Yossarian perceived dismally that he was getting nowhere and that if Michael had bad luck in the draw, he would probably have to run off with him to Sweden. He sighed. "Then there's nothing you can do to help me? Absolutely nothing?"
"Yes, there
is
something you can do to help me," Milo responded, and for the moment, Yossarian feared he had been misunderstood. "You know people that we don't. We would like," Milo continued, and here his voice grew softer, in a manner sacramental, "to hire a very good law firm in Washington."
"Don't you have a good firm there?"
"We want to hire
every
good law firm, so that none of them can ever take part in an action against us."
"We want the influence," explained Wintergreen, "not the fucking law work. If we had the fucking influence we'd never need the fucking law work or the fucking lawyers. Yossarian, where could we begin if we wanted to get all the best legal connections in Washington?"
"Have you thought of Porter Lovejoy?"
"C. Porter Lovejoy?" At this, even Wintergreen succumbed to a state of momentary awe.
"Could
you
get to C. Porter Lovejoy?"
"I can get to Lovejoy," casually answered Yossarian, who'd never met Lovejoy but got to him simply with a phone call to his law office as the representative of a cash-rich corporate client seeking the services of someone experienced in Washington for an appropriate retainer.
Milo said he was a wizard. Wintergreen said he was fucking okay. "And Eugene and I agree," said Milo, "that we want to retain you too, as a consultant and a representative, on a part-time basis, of course. Only when we need you."
"For special occasions."
"We will give you an office. And a business card."

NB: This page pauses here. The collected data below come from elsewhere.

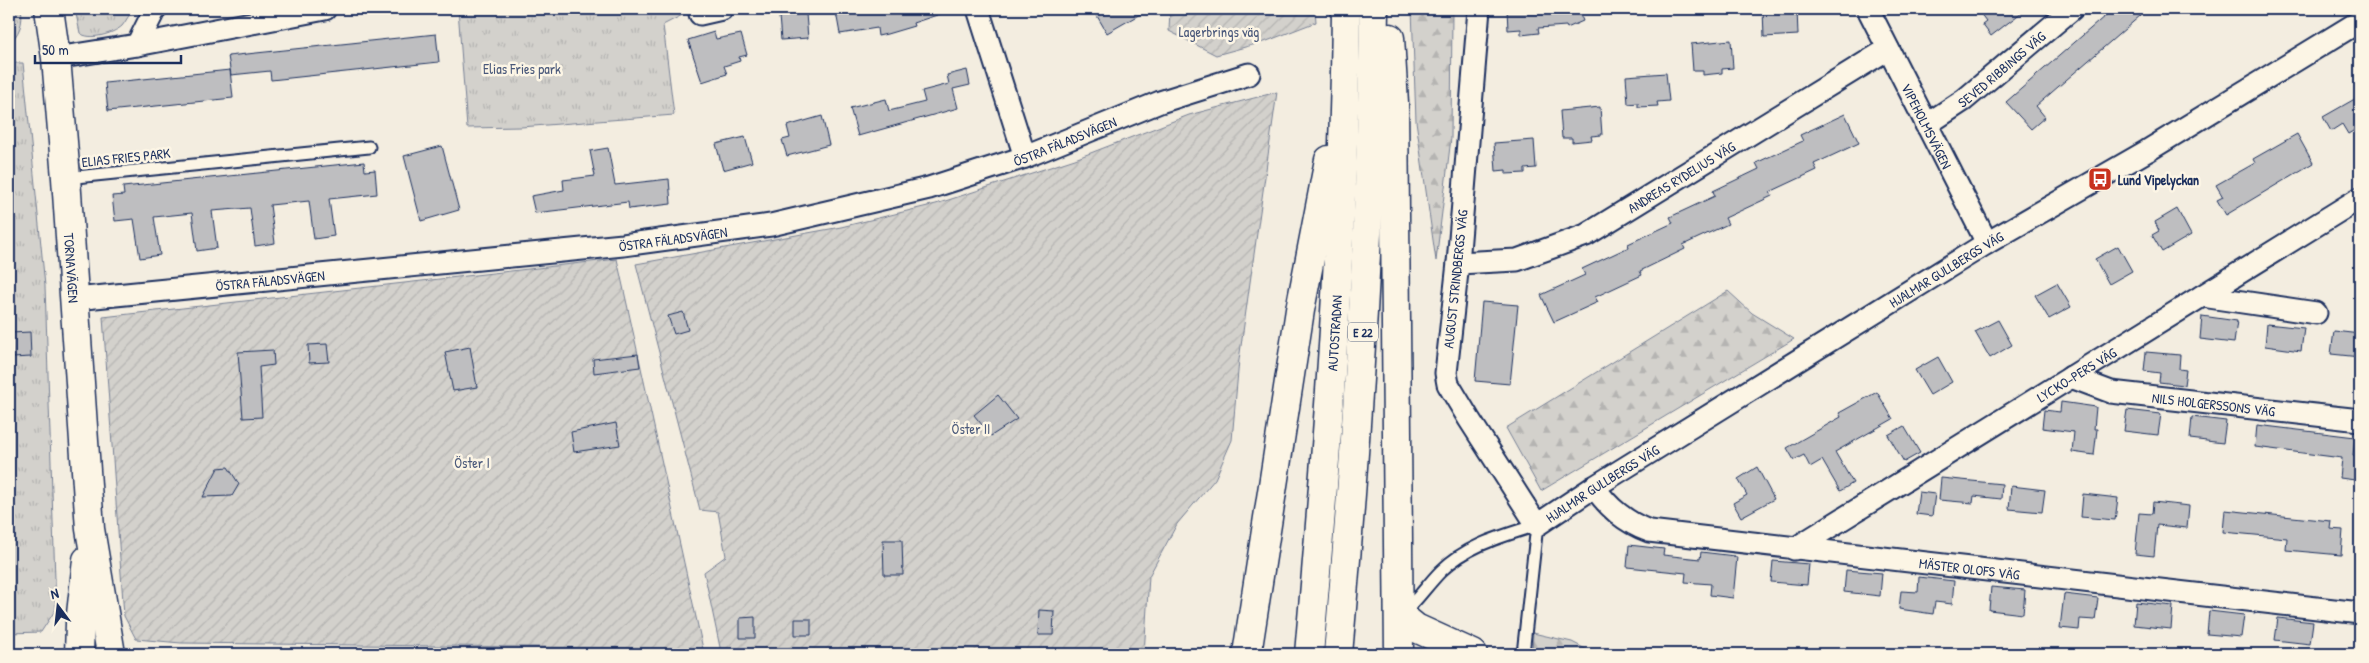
<svg xmlns="http://www.w3.org/2000/svg" width="2369" height="663" font-family="'Patrick Hand',sans-serif">
	<style>
		.grass { fill: url(#grass-tufts); stroke: #778095 }
		.forest { fill: url(#forest-firs); stroke: #778095 }
		.garden { fill: url(#garden-furrows); stroke: #778095 }
		.building { fill: #bebec0; stroke: #1b2f5e }
		.lines { fill: none; stroke-linecap: round; stroke-linejoin: round }
		.service-casing { stroke: #1b2f5e; stroke-width: 15 }
		.minor-casing { stroke: #1b2f5e; stroke-width: 25 }
		.secondary-casing { stroke: #1b2f5e; stroke-width: 31 }
		.motorway-casing { stroke: #1b2f5e; stroke-width: 31 }
		.service { stroke: #fcf5e5; stroke-width: 11 }
		.minor { stroke: #fcf5e5; stroke-width: 21 }
		.secondary { stroke: #fcf5e5; stroke-width: 28 }
		.motorway { stroke: #fcf5e5; stroke-width: 28 }
		.labels { text-anchor: middle; dominant-baseline: central; stroke-width: 5; stroke-linejoin: round; paint-order: stroke }
		.shield { fill: #fcf5e5; stroke: #5e6a86; stroke-width: 1 }
		.shield-label { font-size: 12px; font-weight: bold; fill: #1b2f5e }
		.park-label { font-size: 14px; fill: #49587a; stroke: #fcf5e5 }
		.street-label { font-size: 14px; fill: #1b2f5e; stroke: #fcf5e5 }
		.poi-label { font-size: 14px; font-weight: bold; fill: #1b2f5e; stroke: #fcf5e5; text-anchor: start }
	</style>
	<defs>
		<pattern id="grass-tufts" width="24" height="20" patternUnits="userSpaceOnUse" patternTransform="scale(1.25)"><rect width="24" height="20" fill="#d3d1cc"/><path d="M3 7l-1-3M5 7V3M7 7l1-3M15 17l-1-3M17 17v-4M19 17l1-3" fill="none" stroke="#b5b4b2"/></pattern>
		<pattern id="forest-firs" width="22" height="20" patternUnits="userSpaceOnUse" patternTransform="scale(1.25)"><rect width="22" height="20" fill="#d3d1cc"/><path d="M5 1l3.5 6h-7zM16 11l3.5 6h-7z" fill="#b5b4b2"/></pattern>
		<pattern id="garden-furrows" width="10" height="10" patternUnits="userSpaceOnUse" patternTransform="scale(1.25)"><rect width="10" height="10" fill="#d3d1cc"/><path d="M-1 1l2-2M0 10L10 0M9 11l2-2" fill="none" stroke="#b5b4b2"/></pattern>
	</defs>
	<rect width="100%" height="100%" fill="#f3ede0"/>
	<filter id="ink" filterUnits="userSpaceOnUse"><feTurbulence type="fractalNoise" baseFrequency=".02" numOctaves="2"/><feDisplacementMap in="SourceGraphic" scale="10" xChannelSelector="R" yChannelSelector="G"/><feConvolveMatrix kernelMatrix="1 2 1 2 8 2 1 2 1" color-interpolation-filters="sRGB"/></filter>
	<g filter="url(#ink)">
		<path class="grass" d="M9,9h12c3,13 -2,26 -12,34z
			M75,9h58c-4,6 -7,12 -11,17 -9,8 -33,15 -42,7z
			M458,9h236l-31,16 11,90 -153,12 -54,1z
			M9,63h14l22,223 11,323 -15,23 -32,1z"/>
		<path class="forest" d="M1412,9h40l-1,129 -15,123 -20,-140z
			M1728,291l24,22 42,26 -253,152 -35,-63z
			M1533,633l39,9 23,12h-63z"/>
		<path class="garden" d="M1170,9h145l1,13 -49,19 -51,14 -47,-24z
			M1277,92l-38,268 -7,80 -17,39 -38,45 -28,52 -5,78h-356l-67,-2 -17,-80 22,-16 -8,-44 -18,-2 -64,-246 205,-37 95,-23 139,-45 114,-44z
			M617,259l86,390 -522,-6 -45,-4 -12,-23 -21,-299z"/>
		<path class="building" d="M857,9h89v3l-33,11 1,3 -27,8 -9,2 -1,-8 -37,6 -4,-22z
			M1093,9h56l-42,24z
			M1507,9h71l5,12 -16,7 -1,-2 -28,2 1,5 -18,2v-6l-13,1z
			M1763,9h34l1,26 -34,2z
			M1977,9h49l-35,27 -9,-12 4,-3z
			M2113,9h35l-112,97 9,11 -14,12 -25,-27z
			M806,14l2,24 -27,2 -2,-24z
			M714,32l2,7 25,-5 6,21 -8,2 1,4 -16,5 3,8 -25,8 -14,-42z
			M436,34l3,28 -168,18 -1,-9 -39,4 -3,-19z
			M1731,40l2,28 -11,1v4l-19,2v-4h-10l-2,-27z
			M230,70l3,28 -125,13 -3,-28z
			M967,70l3,15 -17,4 5,19 -100,28 -8,-28 36,-9 3,12 36,-9 -3,-11 27,-7 -2,-9z
			M1666,73l3,28 -12,1 1,4 -20,1v-4l-10,1 -2,-28z
			M2360,96v31l-12,7 -6,-10 -11,7 -8,-14z
			M1600,107l2,28 -11,1 1,4 -20,2v-4h-10l-2,-27z
			M1845,114l14,29 -45,21 3,6 -47,22 2,4 -47,22 3,6 -45,21 2,4 -45,22 2,4 -47,22 3,5 -44,20 -13,-27 44,-20 -3,-6 47,-22 -1,-3 45,-21 -3,-6 45,-21 -2,-5 46,-22 -3,-6 47,-22 -3,-6z
			M822,116l7,29 -42,11 -5,-16 8,-2 -3,-12z
			M2297,134l16,29 -87,52 -9,-15 6,-3 -7,-12 39,-22 -2,-4z
			M745,137l7,25 -29,8 -7,-26z
			M1534,140l2,28 -11,1v4l-19,1v-4l-10,1 -2,-28z
			M442,146l17,64 -38,11 -17,-65z
			M608,148l7,37 54,-6 2,25 -42,5 -1,-7 -93,11 -4,-17 33,-6 -1,-10 32,-4 -5,-25z
			M364,162l1,9 10,-1 2,24 -48,5 5,37 -20,3 -5,-38 -39,4 5,38 -20,3 -5,-38 -38,3 5,37 -20,3 -5,-38 -38,4 6,38 -20,3 -6,-39 -19,2 -3,-25 12,-1 -1,-8z
			M2177,209l14,26 -29,17 -10,-17 7,-4 -4,-9z
			M2118,246l14,25 -23,13 -14,-25z
			M2057,283l14,24 -22,12 -14,-24z
			M1482,302l36,3 -8,79 -35,-3z
			M683,312l5,18 -14,4 -6,-18z
			M2202,316l35,5 -3,22 -34,-4z
			M1998,320l14,25 -22,13 -15,-26z
			M2267,324l37,4 -3,23 -36,-5z
			M2334,331l26,3v23l-29,-3z
			M30,332l1,25 -19,1 -1,-25z
			M327,344l2,18 -20,1 -1,-18z
			M470,347l7,40 -24,4 -8,-39z
			M273,350l1,15 -15,2 3,50 -19,1 -5,-66z
			M2146,352l34,3 -1,14 7,1 -2,15 -25,-3 1,-9 -16,-2z
			M638,354l2,13 -46,6 -1,-14z
			M1938,357l14,25 -22,13 -15,-25z
			M1877,392l16,27 -58,33 18,31 -13,8 -18,-31 -12,7 -6,-12 -10,5 -7,-12 54,-31 -2,-4z
			M998,395l19,24 -26,17 -17,-21z
			M2061,402l35,5 -2,22h3l-3,26 -22,-3 2,-20 -32,-4 2,-18 16,2z
			M2127,410l34,4 -3,21 -34,-4z
			M2192,417l34,4 -3,22 -33,-4z
			M616,423l4,22 -46,7 -3,-20z
			M2257,425l98,12 -2,18 4,1 -2,24 -15,-2 2,-20 -87,-11z
			M1904,426l16,27 -16,9 -16,-27z
			M228,467l11,17 -7,12 -29,1 15,-29z
			M1757,467l17,32 -33,18 -8,-14 14,-8 -9,-16z
			M1941,478l61,6 -1,15 -27,-3 -1,7 -34,-3z
			M2011,486l34,4 -3,22 -33,-3z
			M1919,492l16,2 -3,22 -16,-2z
			M2083,494l35,4 -3,22 -34,-3z
			M2153,502l36,4 -2,22 -30,-3 -3,31 -19,-2 4,-41 13,1z
			M2225,510l106,11 -1,8 13,1 -2,25 -55,-5 1,-12 -64,-6z
			M883,540h19l1,35h-19z
			M1629,545l35,4 -1,6 37,4 1,-7 34,4 -2,1h4l-4,41 -23,-3 1,-11 -26,-2 1,-9 -59,-6z
			M1773,561l36,3 -2,21 -36,-3z
			M1846,570l36,3 -2,23 -36,-4z
			M1919,577l35,4 -2,23 -17,-2 -2,12 -34,-5 2,-18 17,1z
			M1991,587l34,3 -2,24 -34,-4z
			M2064,594l34,4 -3,22 -15,-1 -1,11 -19,-2z
			M2136,602l37,4 -2,23 -37,-4z
			M1039,610l15,1 -1,24h-15z
			M2209,611l35,4 -3,22 -34,-3z
			M755,617v21h-15v-20z
			M2278,618l35,4 -3,22 -35,-4z
			M795,619h16v16h-16z"/>
		<g class="lines">
			<g class="service-casing">
				<path id="service" d="M66,178l303,-31
					M1402,614c15,-13 25,-29 39,-43 26,-26 62,-35 96,-46l-14,129"/>
			</g>
			<g class="minor-casing">
				<g id="minor">
					<path d="M978,9l47,148"/>
					<path id="s1" d="M1479,9l-21,254 -12,110 2,11 21,35 68,106 57,-38 393,-244 160,-92 213,-130"/>
					<path id="s2" d="M1868,9l119,234"/>
					<path d="M700,14l22,-5"/>
					<path d="M137,45l18,-36"/>
					<path d="M56,58l81,-13 188,-36"/>
					<path id="s3" d="M1926,125l38,-25 108,-91"/>
					<path id="s4" d="M1458,263l59,-3 69,-25 302,-186"/>
					<path d="M2202,296l114,17"/>
					<path id="s5" d="M75,299l548,-54 148,-20 158,-37 96,-31 135,-55 89,-28"/>
					<path id="s6" d="M2071,377l40,15 249,28"/>
					<path id="s7" d="M1594,487c15,21 31,35 55,44l711,82"/>
					<path id="s8" d="M1794,549l566,-351"/>
				</g>
			</g>
			<g class="secondary-casing">
				<g id="secondary">
					<path id="s9" d="M49,9l7,49 10,120 24,351 21,125"/>
					<path d="M79,654l1,-31 7,-63"/>
				</g>
			</g>
			<g class="motorway-casing">
				<g id="motorway">
					<path d="M1390,38l4,65 5,551"/>
					<path d="M1400,615l16,13 57,26"/>
					<path d="M1247,654l53,-344 29,-150"/>
					<path id="s10" d="M1309,654c19,-215 35,-430 37,-645"/>
					<path d="M1338,654c19,-215 33,-429 36,-645"/>
				</g>
			</g>
			<use href="#service" class="service"/>
			<use href="#minor" class="minor"/>
			<use href="#secondary" class="secondary"/>
			<use href="#motorway" class="motorway"/>
		</g>
	</g>
	<defs>
		<g id="bus-square" transform="scale(1.25)"><rect x="-9" y="-9" width="18" height="18" rx="4" fill="#c8321e" stroke="#fcf5e5"/><path d="M-5-6H5V4H4V6H2V4H-2V6H-4V4H-5ZM-3.5-4V0h7V-4ZM-3.5 1.2v1.5H-2V1.2ZM2 1.2v1.5H3.5V1.2Z" fill="#fff"/></g>
	</defs>
	<g fill-rule="evenodd">
		<use href="#bus-square" x="2100" y="179"/>
	</g>
	<g class="labels">
		<rect class="shield" x="1348" y="322.5" width="30" height="19" rx="4"/>
		<g class="shield-label">
			<text x="1363" y="332">E 22</text>
		</g>
		<g class="park-label">
			<text x="1219" y="31">Lagerbrings väg</text>
			<text x="522" y="68">Elias Fries park</text>
			<text x="971" y="428">Öster II</text>
			<text x="472" y="462">Öster I</text>
		</g>
		<g class="street-label">
			<text stroke="none"><textPath href="#s3" startOffset="94">SEVED RIBBINGS VÄG</textPath></text>
			<text stroke="none"><textPath href="#s2" startOffset="131">VIPEHOLMSVÄGEN</textPath></text>
			<text stroke="none"><textPath href="#s5" startOffset="1006">ÖSTRA FÄLADSVÄGEN</textPath></text>
			<text transform="translate(126 157) rotate(-6)">ELIAS FRIES PARK</text>
			<text stroke="none"><textPath href="#s4" startOffset="244">ANDREAS RYDELIUS VÄG</textPath></text>
			<text stroke="none"><textPath href="#s5" startOffset="601">ÖSTRA FÄLADSVÄGEN</textPath></text>
			<text stroke="none"><textPath href="#s9" startOffset="260">TORNAVÄGEN</textPath></text>
			<text stroke="none"><textPath href="#s1" startOffset="1026">HJALMAR GULLBERGS VÄG</textPath></text>
			<text transform="translate(1455 279) rotate(-84)">AUGUST STRINDBERGS VÄG</text>
			<text stroke="none"><textPath href="#s5" startOffset="196">ÖSTRA FÄLADSVÄGEN</textPath></text>
			<text stroke="none"><textPath href="#s10" startOffset="322">AUTOSTRADAN</textPath></text>
			<text stroke="none"><textPath href="#s8" startOffset="332">LYCKO-PERS VÄG</textPath></text>
			<text stroke="none"><textPath href="#s6" startOffset="146">NILS HOLGERSSONS VÄG</textPath></text>
			<text stroke="none"><textPath href="#s1" startOffset="621">HJALMAR GULLBERGS VÄG</textPath></text>
			<text stroke="none"><textPath href="#s7" startOffset="394">MÄSTER OLOFS VÄG</textPath></text>
		</g>
		<g class="poi-label">
			<text x="2118" y="179">Lund Vipelyckan</text>
		</g>
	</g>
	<rect width="2369" height="663" fill="none" stroke="#fcf5e5" stroke-width="30"/>
	<rect x="15" y="15" width="2339" height="633" fill="none" stroke="#1b2f5e" stroke-width="2" filter="url(#ink)"/>
	<g transform="translate(58 606) rotate(345)" stroke="#fcf5e5" stroke-width="4" paint-order="stroke">
	<path d="M0-4L9 19L0 12L-9 19Z" fill="#1b2f5e"/>
	<text y="-8" font-size="14" font-weight="bold" text-anchor="middle" fill="#1b2f5e">N</text>
	</g>
	<path d="M35 55v8h146v-8" fill="none" stroke="#1b2f5e" stroke-width="2.5"/>
	<text x="42" y="55" font-size="15" fill="#1b2f5e" stroke="#fcf5e5" stroke-width="4" paint-order="stroke">50 m</text>
</svg>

"You'll give more than that." Yossarian turned suave. "Are you sure you can afford me? It will cost a lot."
"We have a lot. And with an old friend like you, we're prepared to be generous. How much will you want, if we try it for a year?"

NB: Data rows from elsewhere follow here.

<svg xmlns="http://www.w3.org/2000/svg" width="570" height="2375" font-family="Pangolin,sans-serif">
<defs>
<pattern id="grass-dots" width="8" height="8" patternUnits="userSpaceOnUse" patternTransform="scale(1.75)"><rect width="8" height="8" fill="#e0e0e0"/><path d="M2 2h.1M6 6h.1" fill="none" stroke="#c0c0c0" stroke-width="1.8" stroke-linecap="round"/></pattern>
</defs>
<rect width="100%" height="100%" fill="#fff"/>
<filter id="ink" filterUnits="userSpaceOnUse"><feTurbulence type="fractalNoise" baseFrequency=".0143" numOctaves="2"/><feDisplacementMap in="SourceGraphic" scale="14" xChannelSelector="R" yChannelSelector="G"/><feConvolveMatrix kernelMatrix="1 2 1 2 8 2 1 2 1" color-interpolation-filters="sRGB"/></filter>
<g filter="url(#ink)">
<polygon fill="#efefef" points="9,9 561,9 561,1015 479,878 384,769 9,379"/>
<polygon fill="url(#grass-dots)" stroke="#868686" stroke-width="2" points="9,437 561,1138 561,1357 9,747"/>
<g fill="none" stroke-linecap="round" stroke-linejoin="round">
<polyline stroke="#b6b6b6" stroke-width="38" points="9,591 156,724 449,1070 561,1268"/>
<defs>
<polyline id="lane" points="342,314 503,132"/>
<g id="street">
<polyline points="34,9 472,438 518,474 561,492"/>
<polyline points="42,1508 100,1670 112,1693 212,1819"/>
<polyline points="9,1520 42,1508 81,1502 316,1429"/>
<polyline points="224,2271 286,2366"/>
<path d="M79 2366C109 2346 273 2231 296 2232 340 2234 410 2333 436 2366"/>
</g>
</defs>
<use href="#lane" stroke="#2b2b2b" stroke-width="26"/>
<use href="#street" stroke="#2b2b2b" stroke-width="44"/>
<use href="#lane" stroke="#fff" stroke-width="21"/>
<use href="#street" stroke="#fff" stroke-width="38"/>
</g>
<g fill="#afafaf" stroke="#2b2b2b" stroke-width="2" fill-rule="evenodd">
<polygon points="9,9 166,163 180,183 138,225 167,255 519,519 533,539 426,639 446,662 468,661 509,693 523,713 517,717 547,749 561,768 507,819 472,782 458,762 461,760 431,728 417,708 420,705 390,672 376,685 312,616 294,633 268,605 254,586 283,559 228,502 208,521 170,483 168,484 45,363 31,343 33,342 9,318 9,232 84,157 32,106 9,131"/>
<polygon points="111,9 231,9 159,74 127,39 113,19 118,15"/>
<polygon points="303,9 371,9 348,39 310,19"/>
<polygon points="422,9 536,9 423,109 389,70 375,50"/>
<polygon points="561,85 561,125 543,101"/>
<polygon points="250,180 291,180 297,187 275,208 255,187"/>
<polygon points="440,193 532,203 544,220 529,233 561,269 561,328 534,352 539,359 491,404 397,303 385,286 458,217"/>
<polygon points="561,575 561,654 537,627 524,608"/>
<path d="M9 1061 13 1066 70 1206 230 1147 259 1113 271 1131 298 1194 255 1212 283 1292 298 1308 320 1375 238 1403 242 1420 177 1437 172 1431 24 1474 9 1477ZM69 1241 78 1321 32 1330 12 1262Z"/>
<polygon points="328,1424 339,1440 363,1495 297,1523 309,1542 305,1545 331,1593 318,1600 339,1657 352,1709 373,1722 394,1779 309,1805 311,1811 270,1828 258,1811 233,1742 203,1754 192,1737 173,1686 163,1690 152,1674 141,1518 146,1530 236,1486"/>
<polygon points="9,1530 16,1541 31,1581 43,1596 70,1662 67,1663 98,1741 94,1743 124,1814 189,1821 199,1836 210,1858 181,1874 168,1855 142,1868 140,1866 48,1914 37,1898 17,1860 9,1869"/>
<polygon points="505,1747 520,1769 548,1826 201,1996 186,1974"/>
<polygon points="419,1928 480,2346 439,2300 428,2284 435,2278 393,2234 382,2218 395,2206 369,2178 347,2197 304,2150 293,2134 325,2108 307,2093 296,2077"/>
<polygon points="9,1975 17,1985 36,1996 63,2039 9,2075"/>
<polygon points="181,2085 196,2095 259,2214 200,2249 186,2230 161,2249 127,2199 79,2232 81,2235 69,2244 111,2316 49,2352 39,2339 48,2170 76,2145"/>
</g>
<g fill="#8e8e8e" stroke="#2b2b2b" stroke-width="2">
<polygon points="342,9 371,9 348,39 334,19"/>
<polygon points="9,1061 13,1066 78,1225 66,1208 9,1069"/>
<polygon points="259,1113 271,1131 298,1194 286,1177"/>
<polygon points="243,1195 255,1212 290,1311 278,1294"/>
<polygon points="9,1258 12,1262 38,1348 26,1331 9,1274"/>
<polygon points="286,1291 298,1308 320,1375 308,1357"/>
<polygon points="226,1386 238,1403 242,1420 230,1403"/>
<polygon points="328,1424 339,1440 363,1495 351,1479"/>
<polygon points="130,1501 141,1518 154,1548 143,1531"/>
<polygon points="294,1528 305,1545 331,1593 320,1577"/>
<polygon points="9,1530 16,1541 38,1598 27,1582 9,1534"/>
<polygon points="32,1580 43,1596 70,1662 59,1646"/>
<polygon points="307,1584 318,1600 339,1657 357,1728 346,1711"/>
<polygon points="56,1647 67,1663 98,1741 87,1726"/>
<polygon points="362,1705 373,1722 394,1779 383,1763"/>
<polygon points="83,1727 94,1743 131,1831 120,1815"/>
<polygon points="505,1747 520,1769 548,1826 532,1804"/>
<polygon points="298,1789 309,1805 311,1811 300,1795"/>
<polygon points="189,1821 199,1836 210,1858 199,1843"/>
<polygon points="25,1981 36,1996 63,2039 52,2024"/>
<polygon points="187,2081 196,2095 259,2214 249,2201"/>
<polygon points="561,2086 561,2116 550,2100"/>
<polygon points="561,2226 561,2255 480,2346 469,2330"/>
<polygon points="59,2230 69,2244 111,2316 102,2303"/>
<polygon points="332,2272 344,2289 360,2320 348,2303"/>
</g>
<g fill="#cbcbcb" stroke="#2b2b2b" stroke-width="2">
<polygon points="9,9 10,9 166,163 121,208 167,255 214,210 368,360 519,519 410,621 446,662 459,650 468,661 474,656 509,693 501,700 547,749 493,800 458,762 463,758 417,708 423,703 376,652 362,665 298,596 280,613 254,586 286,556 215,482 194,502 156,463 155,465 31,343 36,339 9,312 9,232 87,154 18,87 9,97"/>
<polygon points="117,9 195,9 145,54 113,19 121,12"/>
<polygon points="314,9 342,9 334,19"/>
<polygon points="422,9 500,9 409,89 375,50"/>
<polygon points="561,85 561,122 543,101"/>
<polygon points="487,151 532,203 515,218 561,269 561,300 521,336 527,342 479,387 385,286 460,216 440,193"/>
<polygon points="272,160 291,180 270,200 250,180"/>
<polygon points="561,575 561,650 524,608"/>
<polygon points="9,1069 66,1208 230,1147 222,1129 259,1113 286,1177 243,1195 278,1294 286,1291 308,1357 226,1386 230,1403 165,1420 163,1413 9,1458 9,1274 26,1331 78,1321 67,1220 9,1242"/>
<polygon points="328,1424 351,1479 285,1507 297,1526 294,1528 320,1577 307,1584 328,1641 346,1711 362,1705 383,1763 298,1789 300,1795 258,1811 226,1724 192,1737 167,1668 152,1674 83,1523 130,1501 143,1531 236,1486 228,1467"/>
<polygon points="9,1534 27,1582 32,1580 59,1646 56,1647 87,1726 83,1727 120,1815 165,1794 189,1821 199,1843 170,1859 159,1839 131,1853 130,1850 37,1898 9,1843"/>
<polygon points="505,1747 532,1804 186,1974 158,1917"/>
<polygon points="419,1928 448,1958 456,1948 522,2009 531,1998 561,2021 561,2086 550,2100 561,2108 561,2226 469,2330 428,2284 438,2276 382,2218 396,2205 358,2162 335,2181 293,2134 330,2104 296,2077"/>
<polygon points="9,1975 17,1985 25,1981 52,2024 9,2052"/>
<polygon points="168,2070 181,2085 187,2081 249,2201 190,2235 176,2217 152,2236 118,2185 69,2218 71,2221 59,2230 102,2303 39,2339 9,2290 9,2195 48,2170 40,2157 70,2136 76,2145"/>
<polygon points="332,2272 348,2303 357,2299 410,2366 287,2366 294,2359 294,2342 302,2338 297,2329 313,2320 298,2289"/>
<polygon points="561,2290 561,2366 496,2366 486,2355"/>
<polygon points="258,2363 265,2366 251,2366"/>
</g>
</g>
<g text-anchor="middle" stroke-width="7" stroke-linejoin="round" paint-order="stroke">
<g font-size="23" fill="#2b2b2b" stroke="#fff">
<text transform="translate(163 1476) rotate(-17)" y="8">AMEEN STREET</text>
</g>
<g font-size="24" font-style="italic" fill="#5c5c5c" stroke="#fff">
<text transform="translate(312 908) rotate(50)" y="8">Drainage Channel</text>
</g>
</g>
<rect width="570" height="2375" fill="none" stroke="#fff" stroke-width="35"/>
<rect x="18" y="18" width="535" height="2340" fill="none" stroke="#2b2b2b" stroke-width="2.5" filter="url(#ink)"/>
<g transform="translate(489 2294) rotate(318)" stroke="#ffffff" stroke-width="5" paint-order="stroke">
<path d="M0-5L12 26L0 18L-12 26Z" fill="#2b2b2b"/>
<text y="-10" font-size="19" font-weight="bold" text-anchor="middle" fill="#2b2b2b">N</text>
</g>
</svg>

Yossarian pretended to ponder. The figure he would name had jumped instantly to mind. "Fifteen thousand a month," he finally said, very distinctly.
"Fifteen dollars a month?" Milo repeated, more distinctly, as though to make sure.
"Fifteen
thousand
a month."
"I thought you said hundred."
"Eugene, tell him."
"He said thousand, Milo," Wintergreen sadly obliged.
"I have trouble hearing." Milo pulled violently at an earlobe, a though remonstrating with a naughty child. "I thought fifteen dollars sounded low."
"It's thousand, Milo. And I'll want it on a twelve-month basis even though I might be available for only ten. I take two-month summer vacations."
He was delighted with that whopper. But it would be nice to have summers free, maybe to return to those two literary projects of yore, his play and comic novel.
His idea for the stage play, reflecting
A Christmas Carol
, would portray Charles Dickens and his fecund household at Christmas dinner when that family was at its most dysfunctional, shortly before that splenetic literary architect of sentimental good feeling erected the brick wall indoors to close his own quarters off from his wife's. His lighthearted comic novel was derived from the
Doctor Faustus
novel of Thomas Mann and centered on a legal dispute over the rights to the fictitious and horrifying Adrian Leverkühn choral masterpiece in those pages called
Apocalypse
, which, stated Mann, had been presented just once, in Germany in 1926, anticipating Hitler, and possibly never would be performed again. On one side of the lawsuit were the heirs of the musical genius Leverkühn, who had created that colossal composition; on the other would be the beneficiaries to the estate of Thomas Mann, who had invented Leverkühn and defined and orchestrated that prophetic, awesome, and unforgettable unique opus of progress and annihilation, with Nazi Germany as both the symbol and the substance. The attraction to Yossarian of both these ideas lay in their arresting unsuitability.